Risk & Compliance

NYSE Puts Late Filers on Notice

Under a proposed rule, companies that don't file audited results on time will be subject to additional disclosure requirements.
Stephen TaubFebruary 14, 2005

“The disclosure of late filers has taken center stage at the exchange,” Glenn Tyranski, an New York Stock Exchange vice president in charge of compliance, told The Wall Street Journal. “While we can’t make late filers complete their financial statements any faster, we can analyze the situation and ensure that the investing public has been appropriately informed through disclosure.”

The new rule, which will become a part of the NYSE’s listing standards, was proposed in September and is expected to be formally implemented in a few months. The Journal noted, however, that it stops short of levying big penalties or imposing additional delistings.

Under the proposed rules, companies that don’t file audited results within 12 months of their due date would be delisted, according to the report. In the intervening time the exchange would “encourage” the companies to regularly provide updates on the status of their filings through press releases and partial results, and it would require company officials to be in regular contact with the exchange.

Until now, companies have been required only to inform the exchange and their shareholders that they will be late, and why, and then indicate when they do plan to file.
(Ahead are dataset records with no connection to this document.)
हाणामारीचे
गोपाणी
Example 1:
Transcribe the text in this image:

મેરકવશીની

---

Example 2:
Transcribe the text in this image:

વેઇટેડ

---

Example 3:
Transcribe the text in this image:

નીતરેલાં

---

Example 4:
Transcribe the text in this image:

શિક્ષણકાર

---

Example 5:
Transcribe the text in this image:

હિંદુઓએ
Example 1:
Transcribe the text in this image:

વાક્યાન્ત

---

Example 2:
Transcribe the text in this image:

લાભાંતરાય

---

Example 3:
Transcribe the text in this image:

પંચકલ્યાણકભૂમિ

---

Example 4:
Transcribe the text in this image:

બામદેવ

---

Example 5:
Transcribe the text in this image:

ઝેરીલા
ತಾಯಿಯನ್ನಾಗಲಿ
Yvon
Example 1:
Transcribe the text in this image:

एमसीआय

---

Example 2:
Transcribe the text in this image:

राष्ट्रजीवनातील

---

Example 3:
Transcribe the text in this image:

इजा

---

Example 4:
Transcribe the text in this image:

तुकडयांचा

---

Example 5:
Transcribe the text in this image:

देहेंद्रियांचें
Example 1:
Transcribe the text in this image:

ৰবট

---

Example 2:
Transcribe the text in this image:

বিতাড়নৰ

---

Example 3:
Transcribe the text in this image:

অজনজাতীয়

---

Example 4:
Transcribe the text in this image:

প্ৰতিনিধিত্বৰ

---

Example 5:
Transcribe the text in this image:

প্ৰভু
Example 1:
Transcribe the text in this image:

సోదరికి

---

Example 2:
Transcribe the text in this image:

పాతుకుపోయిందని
According to the Journal, there is little written down about the consequences for a company misses a deadline.

The newspaper pointed out that of the dozen or so companies that failed to file annual reports on time in the past two years, only Interpool Inc. and Footstar Inc. were delisted.
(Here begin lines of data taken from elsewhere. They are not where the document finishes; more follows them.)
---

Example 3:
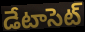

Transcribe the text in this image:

డేటాసెట్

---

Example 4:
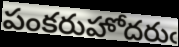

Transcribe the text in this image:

పంకరుహోదరుఁ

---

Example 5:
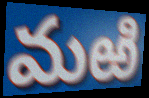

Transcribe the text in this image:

మఱి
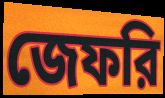
জেফরি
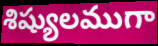
శిష్యులముగా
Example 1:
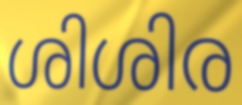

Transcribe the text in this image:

ശിശിര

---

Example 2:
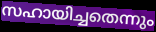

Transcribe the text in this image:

സഹായിച്ചതെന്നും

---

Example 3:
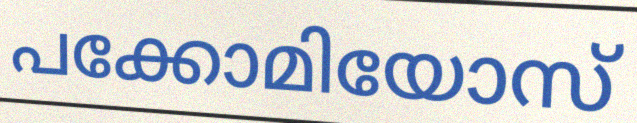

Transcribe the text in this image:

പക്കോമിയോസ്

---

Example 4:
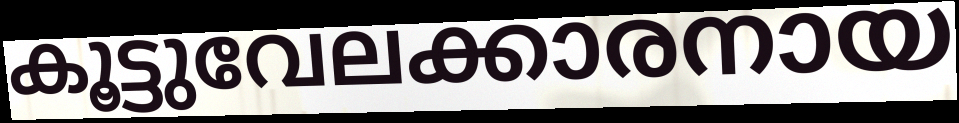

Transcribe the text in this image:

കൂട്ടുവേലക്കാരനായ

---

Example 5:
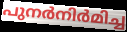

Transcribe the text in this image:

പുനർനിർമിച്ച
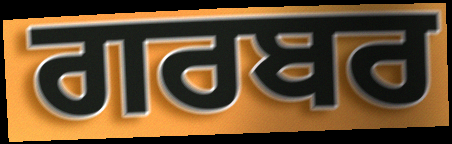
ਗਰਬਰ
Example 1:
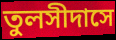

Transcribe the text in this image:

তুলসীদাসে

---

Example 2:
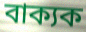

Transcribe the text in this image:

বাক্যক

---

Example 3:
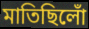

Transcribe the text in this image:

মাতিছিলোঁ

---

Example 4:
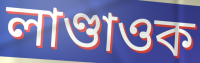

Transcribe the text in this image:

লাণ্ডাওক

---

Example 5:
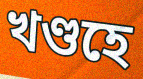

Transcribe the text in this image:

খণ্ডহে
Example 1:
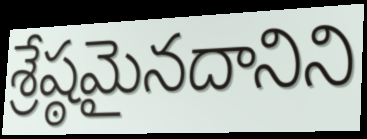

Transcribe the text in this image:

శ్రేష్ఠమైనదానిని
At least 61 companies with a market capitalization exceeding $100 million sought more time to file their September quarterly results, according to proxy research firm Glass Lewis, compared with 30 in the second quarter and 36 in the first quarter. As for 2003 annual reports, 59 such companies filed for extensions, but the research firm noted that year-end delays are generally more common.

In November, the Securities and Exchange Commission postponed by one year what would have been a new, earlier deadline for most companies to file their annual and quarterly reports. For an additional year the deadline for accelerated filers will remain at 75 days after year-end for annual reports and at 40 days after quarter-end for quarterly reports.

Beginning with fiscal years ending on or after December 15, 2005 — which will mark the final phase of regulations designed to speed up filings — those deadlines will be trimmed to 60 days and 35 days respectively.